=== Given records ===
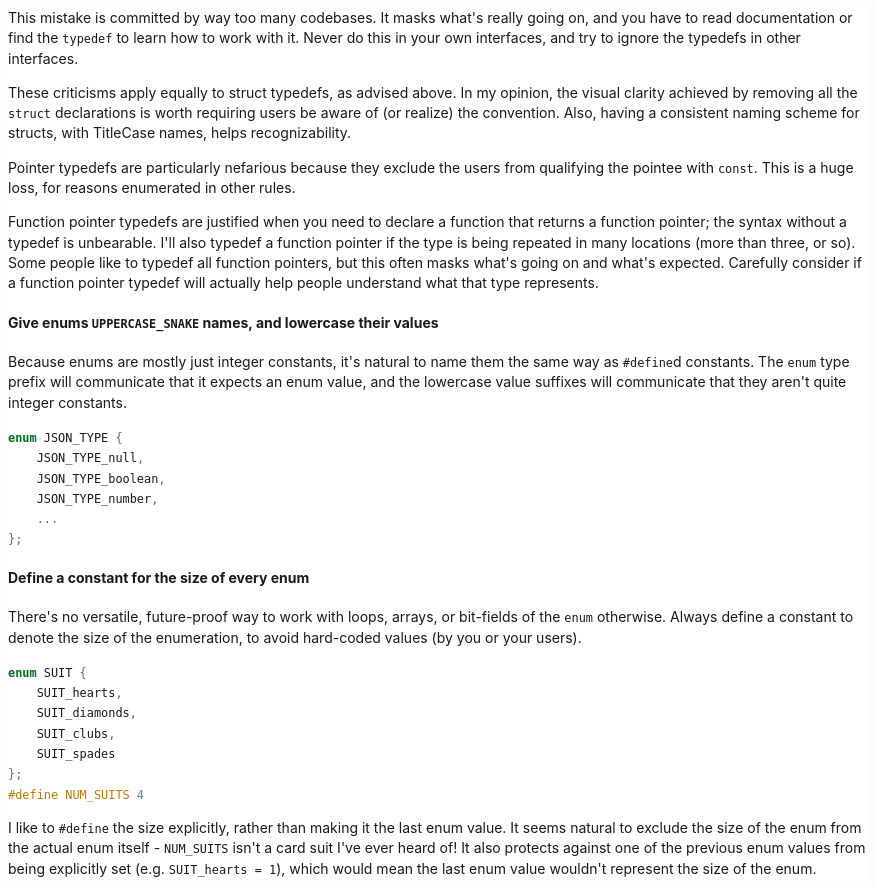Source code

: This mistake is committed by way too many codebases. It masks what's really going on, and you have to read documentation or find the `typedef` to learn how to work with it. Never do this in your own interfaces, and try to ignore the typedefs in other interfaces.

These criticisms apply equally to struct typedefs, as advised above. In my opinion, the visual clarity achieved by removing all the `struct` declarations is worth requiring users be aware of (or realize) the convention. Also, having a consistent naming scheme for structs, with TitleCase names, helps recognizability.

Pointer typedefs are particularly nefarious because they exclude the users from qualifying the pointee with `const`. This is a huge loss, for reasons enumerated in other rules.

Function pointer typedefs are justified when you need to declare a function that returns a function pointer; the syntax without a typedef is unbearable. I'll also typedef a function pointer if the type is being repeated in many locations (more than three, or so). Some people like to typedef all function pointers, but this often masks what's going on and what's expected. Carefully consider if a function pointer typedef will actually help people understand what that type represents.



#### Give enums `UPPERCASE_SNAKE` names, and lowercase their values

Because enums are mostly just integer constants, it's natural to name them the same way as `#define`d constants. The `enum` type prefix will communicate that it expects an enum value, and the lowercase value suffixes will communicate that they aren't quite integer constants.

``` c
enum JSON_TYPE {
    JSON_TYPE_null,
    JSON_TYPE_boolean,
    JSON_TYPE_number,
    ...
};
```



#### Define a constant for the size of every enum

There's no versatile, future-proof way to work with loops, arrays, or bit-fields of the `enum` otherwise. Always define a constant to denote the size of the enumeration, to avoid hard-coded values (by you or your users).

``` c
enum SUIT {
    SUIT_hearts,
    SUIT_diamonds,
    SUIT_clubs,
    SUIT_spades
};
#define NUM_SUITS 4
```

I like to `#define` the size explicitly, rather than making it the last enum value. It seems natural to exclude the size of the enum from the actual enum itself - `NUM_SUITS` isn't a card suit I've ever heard of! It also protects against one of the previous enum values from being explicitly set (e.g. `SUIT_hearts = 1`), which would mean the last enum value wouldn't represent the size of the enum.

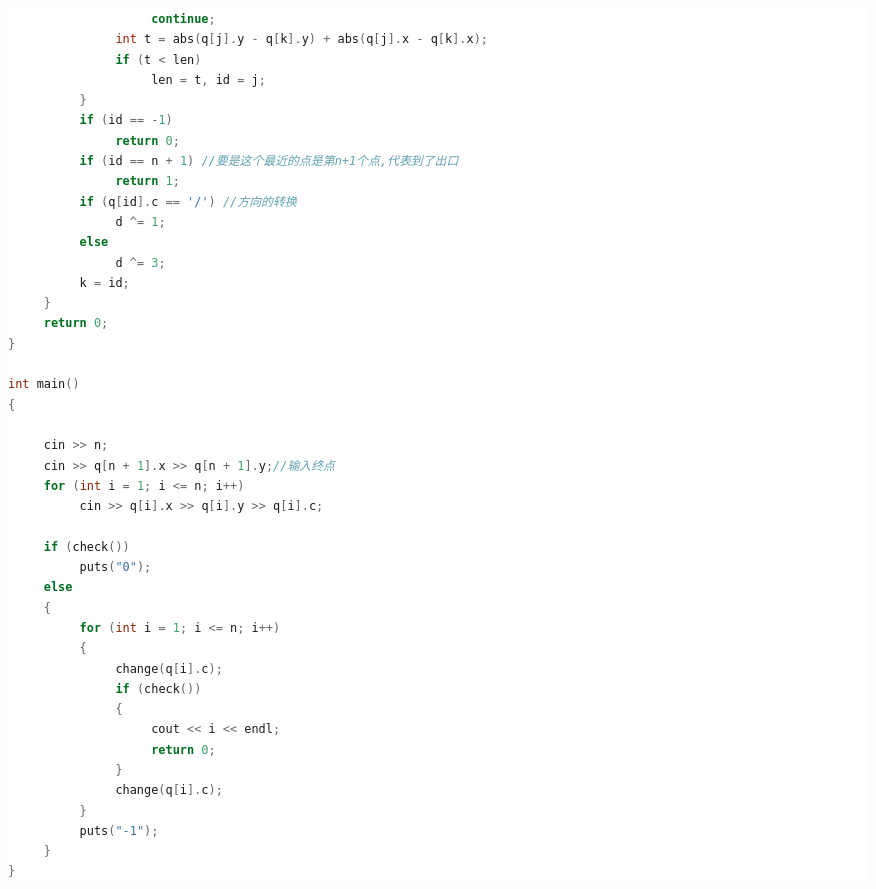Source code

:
 ```c++
                    continue;
               int t = abs(q[j].y - q[k].y) + abs(q[j].x - q[k].x);
               if (t < len)
                    len = t, id = j;
          }
          if (id == -1)
               return 0;
          if (id == n + 1) //要是这个最近的点是第n+1个点,代表到了出口
               return 1;
          if (q[id].c == '/') //方向的转换
               d ^= 1;
          else
               d ^= 3;
          k = id;
     }
     return 0;
}

int main()
{

     cin >> n;
     cin >> q[n + 1].x >> q[n + 1].y;//输入终点
     for (int i = 1; i <= n; i++)
          cin >> q[i].x >> q[i].y >> q[i].c;

     if (check())
          puts("0");
     else
     {
          for (int i = 1; i <= n; i++)
          {
               change(q[i].c);
               if (check())
               {
                    cout << i << endl;
                    return 0;
               }
               change(q[i].c);
          }
          puts("-1");
     }
}

```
===
Exercise aim = If a line in the records above holds the string "enums", copy it out.

Task response =
#### Give enums `UPPERCASE_SNAKE` names, and lowercase their values
Because enums are mostly just integer constants, it's natural to name them the same way as `#define`d constants. The `enum` type prefix will communicate that it expects an enum value, and the lowercase value suffixes will communicate that they aren't quite integer constants.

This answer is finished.